At this point, most of us know how to avoid Nigerian scams in our email. But a far more insidious scam seems to have hit Britain far harder than we ever thought — by targeting the dateless and lonely.
It's a far simpler scam than convincing someone that you're a deposed millionaire princeling who needs help laundering money. You simply start a long distance relationship with someone through a social networking or online dating site, and then after an appropriate amount of time playing the part, you convince them you're in dire financial need, and get them to send you some money.
After all, we've all heard stories of couples who met online and courted across the world, only meeting after years and then living happily ever after.
In a recent study, media researchers at the University of Leicester estimated that some 200,000 Britons have fallen for the scam, many more than previously thought. And yet, few people alert the authorities when they realize they've been scammed. Maybe they're embarrassed, or maybe they think their online grifter-sweeties are real, but the Serious Organised Crime Agency has only identified 592 victims in the last year, of which 203 lost more than £5,000 — and some as high as £240,000.
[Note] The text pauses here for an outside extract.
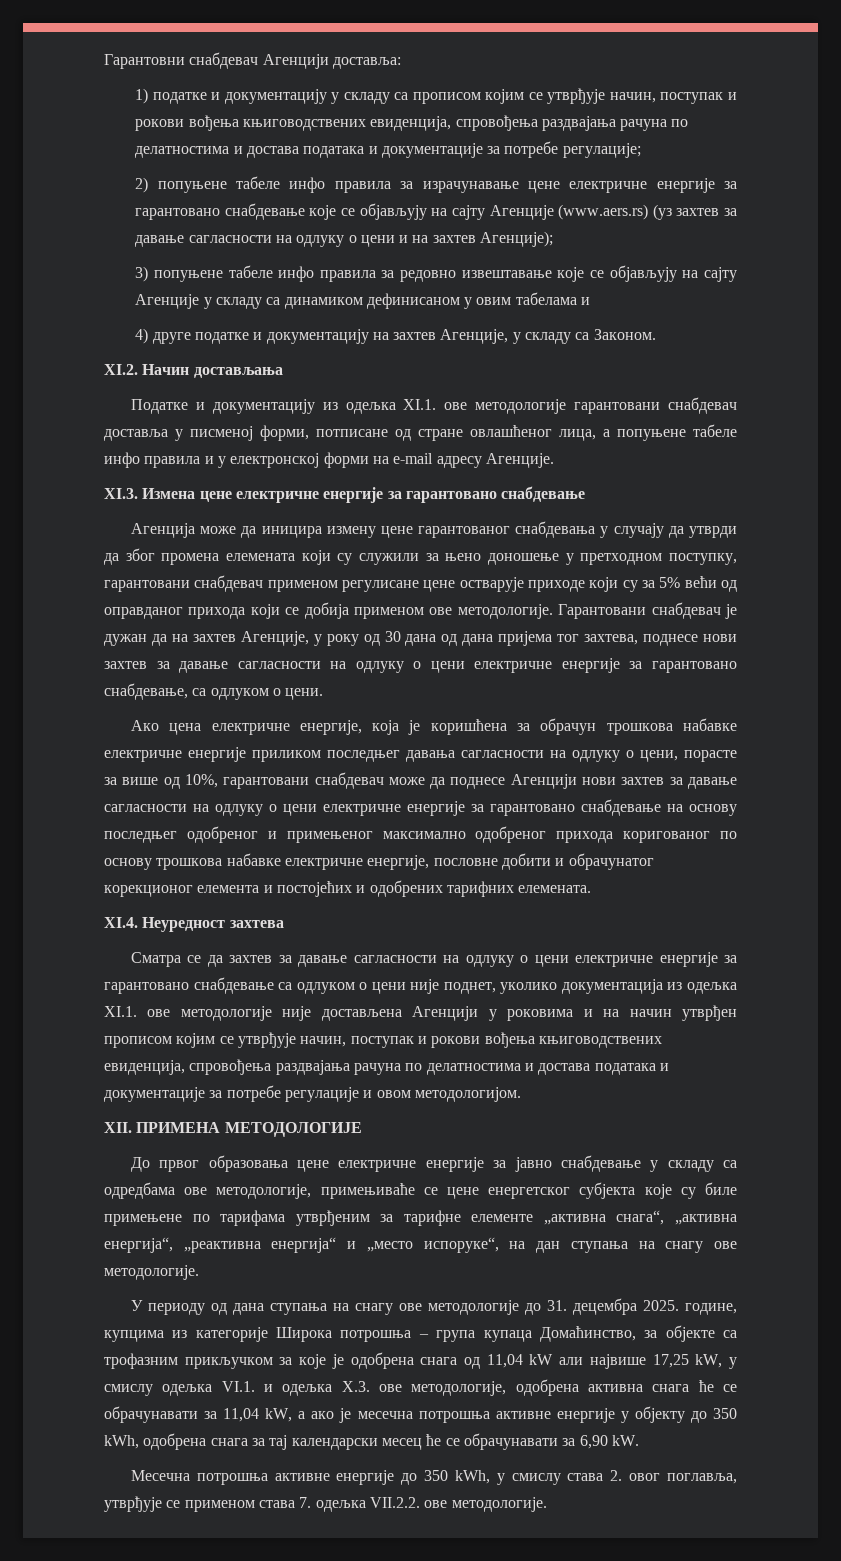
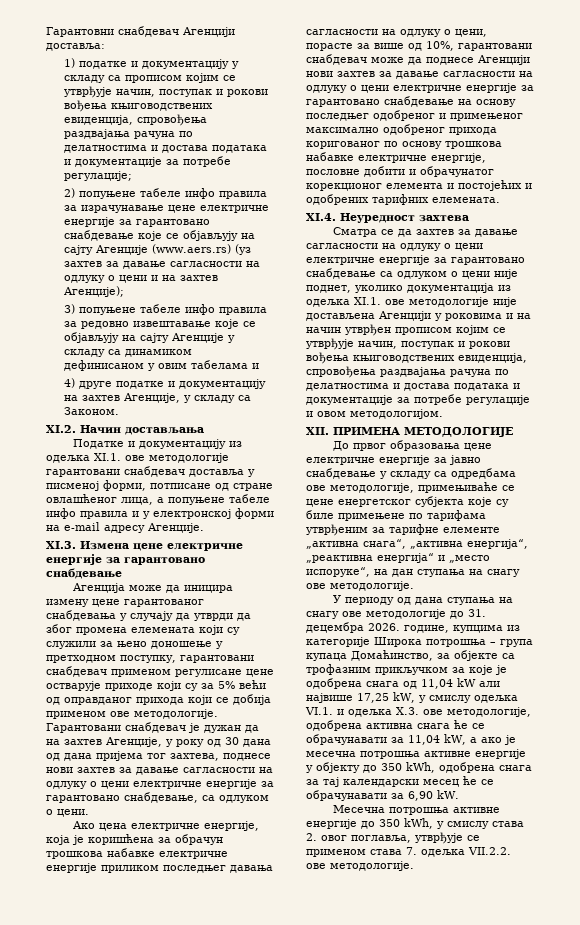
[642,1300,679,1311] 2025. -> [368,623,400,631] 2026.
The scams are usually run by organized crime from outside the UK, and even when operators can't convince their victims to hand over the cash, the scammers involve them in money laundering using their bank accounts.
Of the study, lead researcher Professor Monica Whitty said:
"This is a concern not solely because people are losing large sums of money to these criminals, but also because of the psychological impact experienced by victims of this crime. It is our view that the trauma caused by this scam is worse than any other, because of the 'double hit' experienced by the victims – loss of monies and a 'romantic relationship'. It may well be that the shame and upset experienced by the victims deters them from reporting the crime. We thus believe new methods of reporting the crime are needed."
Luckily, more than 50% of those studied were aware of the scam, so all that remains is for the remainder to start getting suspicious when their hunky Italian boyfriend starts asking for a few thousand quid, and hopefully this scam will start to die out.